0082 - Wir liquidierten die Erpresser-AG
Gegen 21 Uhr läutete das Telefon in meiner Wohnung. Etwas müde - ich hatte einen anstrengenden Tag hinter mir -hob ich den Hörer ab.
»Cotton«, brummte ich. Der Anrufer blieb stumm. »Hallo, hier Cotton«, rief ich noch einmal. »Wenn Sie falsch verbunden sind, sagen Sie’s.«
»Nein, nein. Bitte nicht aufhängen, Mister Cotton«, vernahm ich eine flehende weibliche Stimme.

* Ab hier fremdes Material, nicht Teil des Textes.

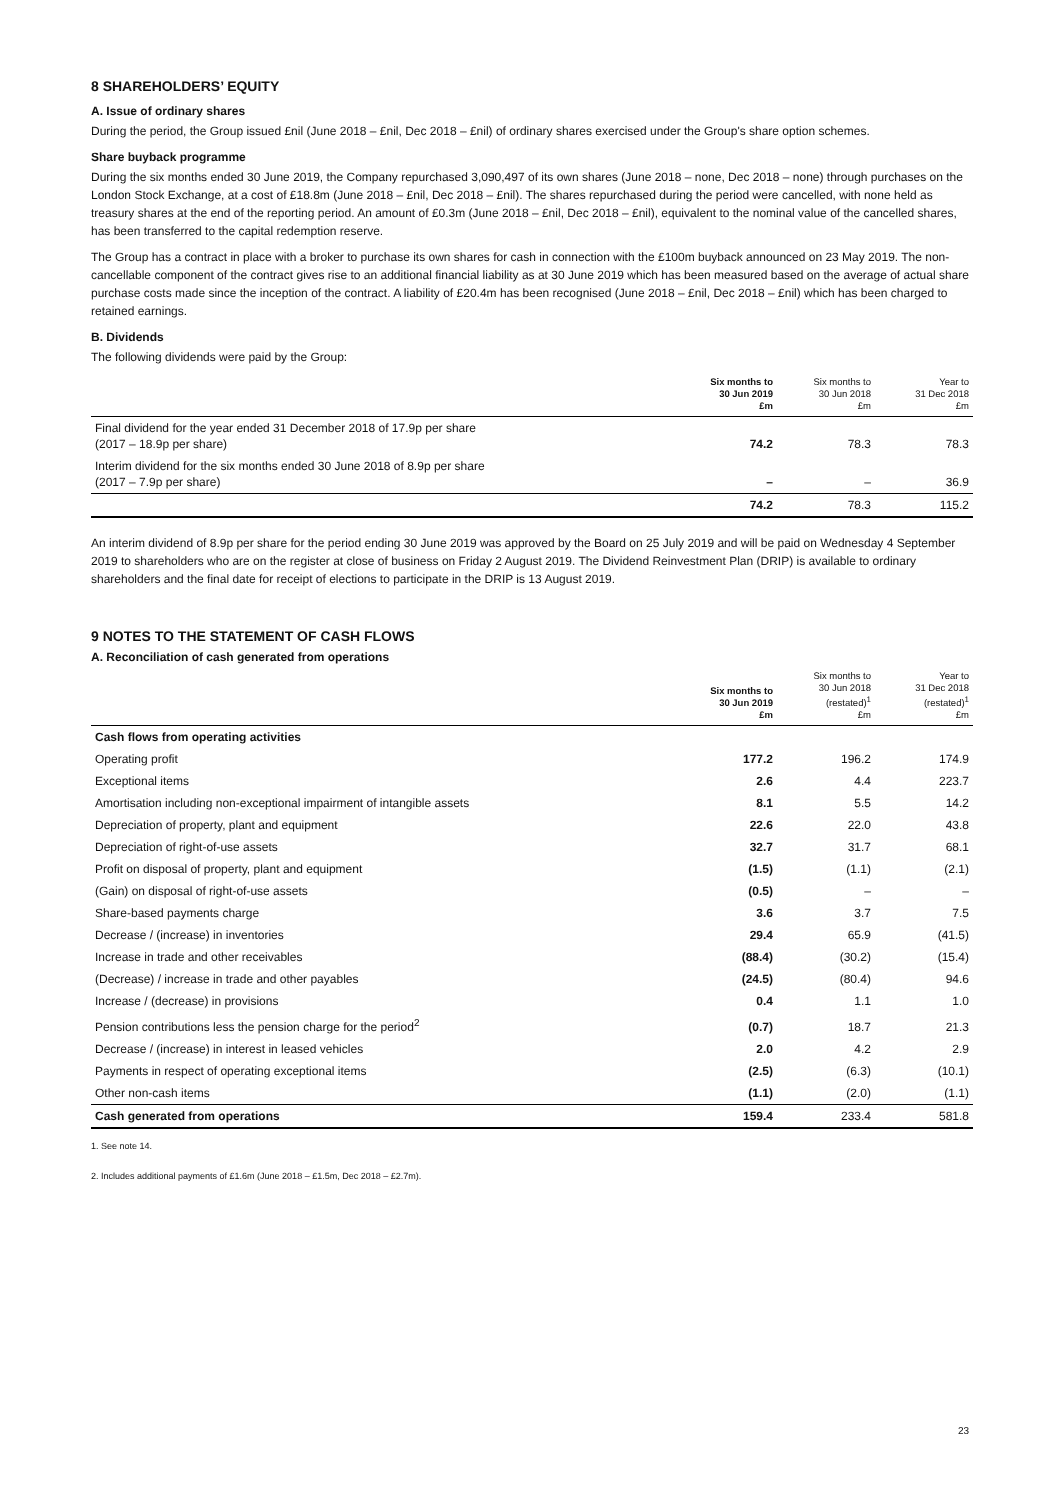8 SHAREHOLDERS’ EQUITY
A. Issue of ordinary shares
During the period, the Group issued £nil (June 2018 – £nil, Dec 2018 – £nil) of ordinary shares exercised under the Group's share option schemes.
Share buyback programme
During the six months ended 30 June 2019, the Company repurchased 3,090,497 of its own shares (June 2018 – none, Dec 2018 – none) through purchases on the London Stock Exchange, at a cost of £18.8m (June 2018 – £nil, Dec 2018 – £nil). The shares repurchased during the period were cancelled, with none held as treasury shares at the end of the reporting period. An amount of £0.3m (June 2018 – £nil, Dec 2018 – £nil), equivalent to the nominal value of the cancelled shares, has been transferred to the capital redemption reserve.
The Group has a contract in place with a broker to purchase its own shares for cash in connection with the £100m buyback announced on 23 May 2019. The non-cancellable component of the contract gives rise to an additional financial liability as at 30 June 2019 which has been measured based on the average of actual share purchase costs made since the inception of the contract. A liability of £20.4m has been recognised (June 2018 – £nil, Dec 2018 – £nil) which has been charged to retained earnings.
B. Dividends
The following dividends were paid by the Group:
| | Six months to 30 Jun 2019 £m | Six months to 30 Jun 2018 £m | Year to 31 Dec 2018 £m |
| --- | --- | --- | --- |
| Final dividend for the year ended 31 December 2018 of 17.9p per share (2017 – 18.9p per share) | 74.2 | 78.3 | 78.3 |
| Interim dividend for the six months ended 30 June 2018 of 8.9p per share (2017 – 7.9p per share) | – | – | 36.9 |
| | 74.2 | 78.3 | 115.2 |
An interim dividend of 8.9p per share for the period ending 30 June 2019 was approved by the Board on 25 July 2019 and will be paid on Wednesday 4 September 2019 to shareholders who are on the register at close of business on Friday 2 August 2019. The Dividend Reinvestment Plan (DRIP) is available to ordinary shareholders and the final date for receipt of elections to participate in the DRIP is 13 August 2019.
9 NOTES TO THE STATEMENT OF CASH FLOWS
A. Reconciliation of cash generated from operations
| | Six months to 30 Jun 2019 £m | Six months to 30 Jun 2018 (restated)<sup>1</sup> £m | Year to 31 Dec 2018 (restated)<sup>1</sup> £m |
| --- | --- | --- | --- |
| Cash flows from operating activities | | | |
| Operating profit | 177.2 | 196.2 | 174.9 |
| Exceptional items | 2.6 | 4.4 | 223.7 |
| Amortisation including non-exceptional impairment of intangible assets | 8.1 | 5.5 | 14.2 |
| Depreciation of property, plant and equipment | 22.6 | 22.0 | 43.8 |
| Depreciation of right-of-use assets | 32.7 | 31.7 | 68.1 |
| Profit on disposal of property, plant and equipment | (1.5) | (1.1) | (2.1) |
| (Gain) on disposal of right-of-use assets | (0.5) | – | – |
| Share-based payments charge | 3.6 | 3.7 | 7.5 |
| Decrease / (increase) in inventories | 29.4 | 65.9 | (41.5) |
| Increase in trade and other receivables | (88.4) | (30.2) | (15.4) |
| (Decrease) / increase in trade and other payables | (24.5) | (80.4) | 94.6 |
| Increase / (decrease) in provisions | 0.4 | 1.1 | 1.0 |
| Pension contributions less the pension charge for the period<sup>2</sup> | (0.7) | 18.7 | 21.3 |
| Decrease / (increase) in interest in leased vehicles | 2.0 | 4.2 | 2.9 |
| Payments in respect of operating exceptional items | (2.5) | (6.3) | (10.1) |
| Other non-cash items | (1.1) | (2.0) | (1.1) |
| Cash generated from operations | 159.4 | 233.4 | 581.8 |
1. See note 14.
2. Includes additional payments of £1.6m (June 2018 – £1.5m, Dec 2018 – £2.7m).
23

»Ich denke ja gar nicht daran«, sagte ich und musste ein wenig lächeln. Es interessierte mich ja schließlich, was die Dame zu so später Stunde noch von mir wollte. »Also, wer sind Sie, und um was handelt es sich?«
»Ich - ich heiße Peggy Sterling und -ich wohne in Richmond - in der 73. Straße. Ich - ich…«
Sie stockte. Ich hatte schon den Namen auf meinen Notizblock gekritzelt und fragte: »Welche Nummer?«
»Was meinen Sie, Mister Cotton?Telefonnummer?«
»Die Hausnummer, Miss oder Misses…«
»Miss, bitte.«
»Also schön, Miss Sterling.«
»Nummer 138 A, Mister Cotton.«
»Na also«, sagte ich. »Jetzt sind wir schon ein ganzes Stückchen weiter. Wenn Sie jetzt noch auf Ihr Anliegen zu sprechen kämen…«
»Ja, Mister Cotton. Entschuldigen Sie bitte, wenn ich ein wenig durcheinander bin, aber…«
Ich hörte verhaltenes Schluchzen. »Na na«, sagte ich nur. Was sollte ich in dieser Situation auch weiter tun.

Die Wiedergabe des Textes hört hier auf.